The task:
Write out the records again exactly. Nothing should be dropped.

Stored data:
---+---

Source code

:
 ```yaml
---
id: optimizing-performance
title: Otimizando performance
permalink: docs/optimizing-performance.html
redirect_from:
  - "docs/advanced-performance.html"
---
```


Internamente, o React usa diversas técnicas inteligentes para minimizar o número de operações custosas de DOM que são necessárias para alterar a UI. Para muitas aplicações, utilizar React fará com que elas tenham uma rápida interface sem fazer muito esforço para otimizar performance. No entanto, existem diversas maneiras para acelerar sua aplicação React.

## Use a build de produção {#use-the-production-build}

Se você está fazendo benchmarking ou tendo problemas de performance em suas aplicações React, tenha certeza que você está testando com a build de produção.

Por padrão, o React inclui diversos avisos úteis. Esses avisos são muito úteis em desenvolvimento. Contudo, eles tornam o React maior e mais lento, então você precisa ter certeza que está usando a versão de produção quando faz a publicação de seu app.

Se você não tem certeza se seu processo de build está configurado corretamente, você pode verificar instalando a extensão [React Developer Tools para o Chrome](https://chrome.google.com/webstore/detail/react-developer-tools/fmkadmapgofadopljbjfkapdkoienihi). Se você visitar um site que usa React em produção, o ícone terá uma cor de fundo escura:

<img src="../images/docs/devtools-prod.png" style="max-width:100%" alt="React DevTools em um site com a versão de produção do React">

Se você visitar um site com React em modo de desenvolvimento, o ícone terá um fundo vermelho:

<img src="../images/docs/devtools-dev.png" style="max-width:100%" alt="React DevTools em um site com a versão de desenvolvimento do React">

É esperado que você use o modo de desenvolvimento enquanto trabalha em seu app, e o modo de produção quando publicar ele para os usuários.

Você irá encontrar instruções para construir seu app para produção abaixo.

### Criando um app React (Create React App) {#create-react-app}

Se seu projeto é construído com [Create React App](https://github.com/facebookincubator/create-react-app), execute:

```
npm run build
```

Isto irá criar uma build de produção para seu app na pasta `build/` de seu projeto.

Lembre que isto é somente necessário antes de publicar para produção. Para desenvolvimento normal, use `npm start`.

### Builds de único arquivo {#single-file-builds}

---+---

Result for this exercise:
Source code

:
 ```yaml
---
id: optimizing-performance
title: Otimizando performance
permalink: docs/optimizing-performance.html
redirect_from:
  - "docs/advanced-performance.html"
---
```


Internamente, o React usa diversas técnicas inteligentes para minimizar o número de operações custosas de DOM que são necessárias para alterar a UI. Para muitas aplicações, utilizar React fará com que elas tenham uma rápida interface sem fazer muito esforço para otimizar performance. No entanto, existem diversas maneiras para acelerar sua aplicação React.

## Use a build de produção {#use-the-production-build}

Se você está fazendo benchmarking ou tendo problemas de performance em suas aplicações React, tenha certeza que você está testando com a build de produção.

Por padrão, o React inclui diversos avisos úteis. Esses avisos são muito úteis em desenvolvimento. Contudo, eles tornam o React maior e mais lento, então você precisa ter certeza que está usando a versão de produção quando faz a publicação de seu app.

Se você não tem certeza se seu processo de build está configurado corretamente, você pode verificar instalando a extensão [React Developer Tools para o Chrome](https://chrome.google.com/webstore/detail/react-developer-tools/fmkadmapgofadopljbjfkapdkoienihi). Se você visitar um site que usa React em produção, o ícone terá uma cor de fundo escura:

<img src="../images/docs/devtools-prod.png" style="max-width:100%" alt="React DevTools em um site com a versão de produção do React">

Se você visitar um site com React em modo de desenvolvimento, o ícone terá um fundo vermelho:

<img src="../images/docs/devtools-dev.png" style="max-width:100%" alt="React DevTools em um site com a versão de desenvolvimento do React">

É esperado que você use o modo de desenvolvimento enquanto trabalha em seu app, e o modo de produção quando publicar ele para os usuários.

Você irá encontrar instruções para construir seu app para produção abaixo.

### Criando um app React (Create React App) {#create-react-app}

Se seu projeto é construído com [Create React App](https://github.com/facebookincubator/create-react-app), execute:

```
npm run build
```

Isto irá criar uma build de produção para seu app na pasta `build/` de seu projeto.

Lembre que isto é somente necessário antes de publicar para produção. Para desenvolvimento normal, use `npm start`.

### Builds de único arquivo {#single-file-builds}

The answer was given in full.